Les députés doivent aussi entériner le report de la date du Brexit, initialement prévu le 29 mars, après l’accord donné la semaine dernière par les dirigeants européens. Les 27 ont laissé à Theresa May le choix entre deux options. Soit l’accord est adopté et le report sera de courte durée, jusqu’au 22 mai.
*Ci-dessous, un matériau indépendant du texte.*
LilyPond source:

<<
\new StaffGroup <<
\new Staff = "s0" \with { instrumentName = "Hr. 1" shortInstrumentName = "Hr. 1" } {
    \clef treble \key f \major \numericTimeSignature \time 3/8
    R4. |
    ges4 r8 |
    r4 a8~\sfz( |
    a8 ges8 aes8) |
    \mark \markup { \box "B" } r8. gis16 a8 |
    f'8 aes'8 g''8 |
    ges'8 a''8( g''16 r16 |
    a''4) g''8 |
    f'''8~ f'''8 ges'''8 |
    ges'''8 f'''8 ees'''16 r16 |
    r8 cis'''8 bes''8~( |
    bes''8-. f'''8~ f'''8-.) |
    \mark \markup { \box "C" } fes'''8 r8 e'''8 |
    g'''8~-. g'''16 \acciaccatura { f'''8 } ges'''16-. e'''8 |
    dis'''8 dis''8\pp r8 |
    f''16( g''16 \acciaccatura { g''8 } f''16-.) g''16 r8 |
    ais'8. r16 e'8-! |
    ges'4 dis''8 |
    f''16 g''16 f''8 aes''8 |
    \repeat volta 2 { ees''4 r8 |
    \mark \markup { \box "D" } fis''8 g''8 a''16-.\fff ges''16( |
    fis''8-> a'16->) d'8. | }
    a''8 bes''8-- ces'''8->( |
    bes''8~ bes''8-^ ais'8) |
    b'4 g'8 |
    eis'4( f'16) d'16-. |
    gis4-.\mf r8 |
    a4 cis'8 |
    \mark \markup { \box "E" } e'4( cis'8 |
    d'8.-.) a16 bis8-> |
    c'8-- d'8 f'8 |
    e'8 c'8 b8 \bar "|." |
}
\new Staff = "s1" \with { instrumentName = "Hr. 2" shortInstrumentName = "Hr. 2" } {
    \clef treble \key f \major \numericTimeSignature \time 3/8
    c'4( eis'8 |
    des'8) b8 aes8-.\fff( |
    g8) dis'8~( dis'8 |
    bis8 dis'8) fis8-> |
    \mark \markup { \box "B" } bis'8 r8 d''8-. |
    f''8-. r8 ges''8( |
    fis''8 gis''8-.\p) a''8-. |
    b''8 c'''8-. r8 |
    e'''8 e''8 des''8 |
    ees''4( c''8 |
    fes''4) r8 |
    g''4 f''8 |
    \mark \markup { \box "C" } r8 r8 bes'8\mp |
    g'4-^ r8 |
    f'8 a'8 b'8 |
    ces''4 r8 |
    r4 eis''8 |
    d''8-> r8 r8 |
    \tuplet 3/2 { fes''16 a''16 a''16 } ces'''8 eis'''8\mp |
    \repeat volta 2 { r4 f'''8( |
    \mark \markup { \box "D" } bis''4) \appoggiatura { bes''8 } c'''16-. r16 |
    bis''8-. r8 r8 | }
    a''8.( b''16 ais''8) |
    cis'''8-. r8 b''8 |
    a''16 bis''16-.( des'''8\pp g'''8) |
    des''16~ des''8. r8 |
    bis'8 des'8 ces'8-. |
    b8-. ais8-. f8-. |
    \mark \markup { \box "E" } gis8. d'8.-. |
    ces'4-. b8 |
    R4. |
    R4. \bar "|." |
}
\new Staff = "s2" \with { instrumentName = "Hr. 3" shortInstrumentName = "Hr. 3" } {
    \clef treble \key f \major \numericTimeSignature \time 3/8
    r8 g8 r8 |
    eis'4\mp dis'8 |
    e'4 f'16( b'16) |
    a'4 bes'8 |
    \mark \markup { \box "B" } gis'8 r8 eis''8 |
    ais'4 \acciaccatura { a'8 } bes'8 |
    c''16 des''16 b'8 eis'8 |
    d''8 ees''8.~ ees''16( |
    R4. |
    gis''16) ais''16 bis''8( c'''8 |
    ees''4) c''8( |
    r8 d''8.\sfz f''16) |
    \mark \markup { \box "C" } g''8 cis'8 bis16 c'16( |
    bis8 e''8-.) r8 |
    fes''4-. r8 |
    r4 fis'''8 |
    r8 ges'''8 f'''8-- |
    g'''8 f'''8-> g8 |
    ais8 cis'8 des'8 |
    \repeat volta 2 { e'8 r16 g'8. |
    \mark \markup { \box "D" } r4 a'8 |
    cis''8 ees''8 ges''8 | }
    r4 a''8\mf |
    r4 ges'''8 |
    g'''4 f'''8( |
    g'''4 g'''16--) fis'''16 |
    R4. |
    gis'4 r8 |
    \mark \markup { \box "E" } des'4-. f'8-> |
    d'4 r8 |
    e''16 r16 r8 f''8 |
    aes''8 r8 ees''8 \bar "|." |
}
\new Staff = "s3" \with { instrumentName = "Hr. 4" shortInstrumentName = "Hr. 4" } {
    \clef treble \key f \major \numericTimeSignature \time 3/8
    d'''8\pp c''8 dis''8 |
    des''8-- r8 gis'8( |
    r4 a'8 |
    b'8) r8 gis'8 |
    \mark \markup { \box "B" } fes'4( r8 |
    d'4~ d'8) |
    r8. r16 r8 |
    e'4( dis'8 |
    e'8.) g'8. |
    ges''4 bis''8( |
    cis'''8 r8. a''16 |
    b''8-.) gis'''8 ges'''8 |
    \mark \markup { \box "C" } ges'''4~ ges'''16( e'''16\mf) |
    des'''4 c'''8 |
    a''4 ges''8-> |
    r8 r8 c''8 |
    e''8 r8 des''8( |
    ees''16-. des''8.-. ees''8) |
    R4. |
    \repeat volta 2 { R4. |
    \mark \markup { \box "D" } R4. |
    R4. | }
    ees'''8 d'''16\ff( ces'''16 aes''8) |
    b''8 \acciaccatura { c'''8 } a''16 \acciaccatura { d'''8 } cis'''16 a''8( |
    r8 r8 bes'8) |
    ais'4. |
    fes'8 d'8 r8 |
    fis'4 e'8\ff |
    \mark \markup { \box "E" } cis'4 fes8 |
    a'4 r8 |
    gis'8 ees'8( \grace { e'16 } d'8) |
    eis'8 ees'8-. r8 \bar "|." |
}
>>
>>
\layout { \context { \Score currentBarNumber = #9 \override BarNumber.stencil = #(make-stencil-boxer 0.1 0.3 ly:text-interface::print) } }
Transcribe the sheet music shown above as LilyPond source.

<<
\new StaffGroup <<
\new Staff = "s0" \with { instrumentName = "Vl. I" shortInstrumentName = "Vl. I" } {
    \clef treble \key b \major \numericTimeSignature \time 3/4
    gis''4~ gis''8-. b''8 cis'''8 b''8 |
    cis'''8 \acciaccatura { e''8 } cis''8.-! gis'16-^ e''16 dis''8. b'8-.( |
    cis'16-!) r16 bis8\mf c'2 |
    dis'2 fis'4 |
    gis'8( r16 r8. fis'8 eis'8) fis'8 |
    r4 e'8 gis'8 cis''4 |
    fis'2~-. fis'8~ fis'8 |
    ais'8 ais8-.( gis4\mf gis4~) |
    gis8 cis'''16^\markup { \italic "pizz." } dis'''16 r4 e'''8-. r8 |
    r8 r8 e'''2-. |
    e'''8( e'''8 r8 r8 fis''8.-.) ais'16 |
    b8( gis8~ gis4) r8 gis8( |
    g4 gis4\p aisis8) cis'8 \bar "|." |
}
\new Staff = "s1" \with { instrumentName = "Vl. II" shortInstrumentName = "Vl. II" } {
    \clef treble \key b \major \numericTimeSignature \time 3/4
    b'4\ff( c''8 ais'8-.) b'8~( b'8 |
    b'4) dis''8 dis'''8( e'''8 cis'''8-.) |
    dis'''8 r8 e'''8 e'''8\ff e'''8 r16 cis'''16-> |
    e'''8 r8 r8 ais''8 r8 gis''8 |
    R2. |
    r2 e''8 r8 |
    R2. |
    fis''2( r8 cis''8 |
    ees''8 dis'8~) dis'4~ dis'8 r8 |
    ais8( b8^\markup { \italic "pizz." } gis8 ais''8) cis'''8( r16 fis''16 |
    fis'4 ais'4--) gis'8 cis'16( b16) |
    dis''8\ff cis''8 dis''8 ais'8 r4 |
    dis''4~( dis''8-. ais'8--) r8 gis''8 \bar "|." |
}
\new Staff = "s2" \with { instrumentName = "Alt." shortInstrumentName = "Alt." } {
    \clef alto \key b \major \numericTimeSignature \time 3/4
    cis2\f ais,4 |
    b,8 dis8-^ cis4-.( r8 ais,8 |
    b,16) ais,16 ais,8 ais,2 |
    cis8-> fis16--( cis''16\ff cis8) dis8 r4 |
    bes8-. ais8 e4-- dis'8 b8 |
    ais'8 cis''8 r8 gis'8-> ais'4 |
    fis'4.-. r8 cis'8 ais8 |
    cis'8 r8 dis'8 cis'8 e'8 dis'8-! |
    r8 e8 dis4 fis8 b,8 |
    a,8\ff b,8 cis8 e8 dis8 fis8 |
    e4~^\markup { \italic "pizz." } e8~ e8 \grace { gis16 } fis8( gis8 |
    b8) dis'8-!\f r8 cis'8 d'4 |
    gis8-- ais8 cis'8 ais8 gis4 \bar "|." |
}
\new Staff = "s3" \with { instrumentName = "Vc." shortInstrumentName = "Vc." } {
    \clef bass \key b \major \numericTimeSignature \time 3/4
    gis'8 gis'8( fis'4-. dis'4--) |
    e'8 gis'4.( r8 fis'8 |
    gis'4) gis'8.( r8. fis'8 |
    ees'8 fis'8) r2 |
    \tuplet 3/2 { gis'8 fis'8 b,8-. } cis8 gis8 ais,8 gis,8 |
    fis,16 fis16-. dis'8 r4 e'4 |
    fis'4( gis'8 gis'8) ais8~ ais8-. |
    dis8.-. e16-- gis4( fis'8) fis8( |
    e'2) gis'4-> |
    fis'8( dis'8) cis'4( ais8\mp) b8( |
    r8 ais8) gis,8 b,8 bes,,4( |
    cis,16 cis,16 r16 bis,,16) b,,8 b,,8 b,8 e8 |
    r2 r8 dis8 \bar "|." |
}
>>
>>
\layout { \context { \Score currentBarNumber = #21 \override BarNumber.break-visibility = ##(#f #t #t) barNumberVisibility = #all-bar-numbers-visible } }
Soit l’accord est rejeté, et Londres aura jusqu’au 12 avril pour présenter une alternative et demander un nouveau report, qui impliquerait la tenue d’élections européennes dans le pays fin mai.

Les députés ont voté contre huit scénarios alternatifs

Si elle est encore loin de pouvoir garantir l’adoption de son accord, Theresa May a pu constater qu’aucune autre solution ne se dégageait au Parlement : lors d’une série de votes indicatifs, les députés ont voté contre huit scénarios alternatifs dans une atmosphère survoltée.

« Le pays nous regarde », a mis en garde, atterrée, la députée Anna Soubry, qui a récemment quitté le Parti conservateur. Parmi ces options, formulées par les élus, figuraient une sortie sans accord, un renoncement au Brexit ou encore l’organisation d’un référendum sur l’accord de divorce qui sera choisi.

Le ministre chargé du Brexit Steve Barclay en aussitôt conclu que ces votes « renforçaient » la position du gouvernement. « C’est pour cette raison que j’exhorte tous les députés, dans l’intérêt national, à soutenir l’accord de la Première ministre », a-t-il dit. Les députés ont aussi entériné mercredi le report de la date du Brexit, initialement prévu le 29 mars, après l’accord donné la semaine dernière par les dirigeants européens.